When my elderly father moved flat last summer, we set up the electricity supply with Bulb and supplied meter readings.
Since then, he’s tried in vain to get Bulb to produce an accurate bill. It has been using a meter reference which belongs to a house in a different part of the country and told my father it was up to him to contact the relevant energy companies to correct the mix-up.
It now says it’s disputing the final meter readings for his flat provided by the previous supplier.
We keep sending photos of the meter, to no avail. Bulb has arranged two independent meter readings, but no one turned up. In the depths of a Scottish winter, my dad is petrified to turn the heating on in case he unwittingly runs up a massive bill.
Bulb, a green energy supplier, has managed to stay out of my column during its five-year existence, and customer feedback is largely positive. But this is a grave slip-up, with potentially grave consequences for your father.
Covid has pressurised all corporate customer services, but it’s inexcusable the company gave up on the issue before you contacted me.
It admits that it should not have asked him to resolve the meter mix-up, that it should have followed up the two missed appointments to read his meter, and that it should have called him to discuss the complaint.
The issue, it says, was that the meter readings by your father were lower than the final reading provided by the previous supplier.
Only after my contact did it resolve its dispute with that supplier and agree to write off any debt.
It turns out that your father is, in fact, £80 in credit. Bulb has refunded this and has offered an additional £75 in goodwill.
Down in Manchester, 81-year-old HK has also been living in fear of shock bills due to a blank electricity meter. “My supplier, Yorkshire Energy, made two attempts to replace it, but on both occasions the installers brought the wrong kind,” she writes. “I was then informed that the company had ceased trading and Scottish Power was taking over, but as I can’t send a meter reading, I can’t register as a new customer. I tried to submit a formal complaint but Scottish Power wouldn’t accept it because I didn’t have an account! I am terrified that I will end up with an enormous bill.”
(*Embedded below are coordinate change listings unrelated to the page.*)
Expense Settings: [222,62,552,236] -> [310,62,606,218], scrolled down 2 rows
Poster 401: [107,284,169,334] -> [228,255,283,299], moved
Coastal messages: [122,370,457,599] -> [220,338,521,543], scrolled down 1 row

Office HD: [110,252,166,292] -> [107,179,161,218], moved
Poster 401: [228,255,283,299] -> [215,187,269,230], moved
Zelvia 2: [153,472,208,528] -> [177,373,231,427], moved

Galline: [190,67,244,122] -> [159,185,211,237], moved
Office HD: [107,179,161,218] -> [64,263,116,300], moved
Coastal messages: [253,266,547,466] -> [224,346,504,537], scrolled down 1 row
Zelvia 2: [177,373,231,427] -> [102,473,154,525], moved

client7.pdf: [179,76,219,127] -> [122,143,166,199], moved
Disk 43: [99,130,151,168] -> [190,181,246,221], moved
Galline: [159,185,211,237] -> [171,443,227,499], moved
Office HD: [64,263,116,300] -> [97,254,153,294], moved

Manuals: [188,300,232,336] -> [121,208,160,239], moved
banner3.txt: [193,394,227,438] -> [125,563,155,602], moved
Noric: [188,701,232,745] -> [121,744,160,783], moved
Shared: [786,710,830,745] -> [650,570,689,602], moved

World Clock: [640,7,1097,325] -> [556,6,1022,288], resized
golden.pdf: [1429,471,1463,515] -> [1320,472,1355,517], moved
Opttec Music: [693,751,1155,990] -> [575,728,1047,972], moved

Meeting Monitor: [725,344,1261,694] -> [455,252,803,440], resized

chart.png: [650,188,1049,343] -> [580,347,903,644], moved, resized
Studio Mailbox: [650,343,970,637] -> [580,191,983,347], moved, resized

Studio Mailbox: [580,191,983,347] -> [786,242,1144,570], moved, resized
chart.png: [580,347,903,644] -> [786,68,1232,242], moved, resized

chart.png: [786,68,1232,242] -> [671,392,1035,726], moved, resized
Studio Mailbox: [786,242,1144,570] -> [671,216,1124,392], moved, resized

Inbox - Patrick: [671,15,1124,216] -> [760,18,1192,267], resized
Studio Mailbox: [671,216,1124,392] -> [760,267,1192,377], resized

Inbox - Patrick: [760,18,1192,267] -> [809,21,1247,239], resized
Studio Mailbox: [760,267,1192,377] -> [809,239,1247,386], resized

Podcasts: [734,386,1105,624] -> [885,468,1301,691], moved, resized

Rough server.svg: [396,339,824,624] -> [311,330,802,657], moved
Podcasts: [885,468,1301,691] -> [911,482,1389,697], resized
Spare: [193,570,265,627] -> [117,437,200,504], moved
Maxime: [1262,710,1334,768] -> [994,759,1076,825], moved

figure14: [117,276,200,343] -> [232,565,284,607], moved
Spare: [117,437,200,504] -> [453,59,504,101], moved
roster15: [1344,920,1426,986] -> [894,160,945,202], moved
Again, corporate carelessness has left a vulnerable customer in a parlous plight. It required input from me before Scottish Power registered the account and arranged for a new meter to be installed, but it was another seven weeks before that actually happened.
A compulsory new smart meter caused two years of havoc for FC of London whose monthly electricity bills from Npower shot up from £80 a month to as much as £900. “The bills were sky high, even for periods when the flat was empty,” he writes. “I’m now being pursued for £2,300 and am terrified.”
FC has been an Npower customer for eight years. He lives in a one-bedroom flat with gas central heating and is away for much of the year. It should be blindingly obvious that if hitherto consistent electricity bills soar tenfold after a new meter is installed, there may be an issue.
Not until I pointed that out to Npower did it discover that the new meter was failing to collect and send readings, prompting bills based on crazed estimates.
It replaced the device, monitored the subsequent energy consumption and discovered that far from owing £2,300, the account is in credit.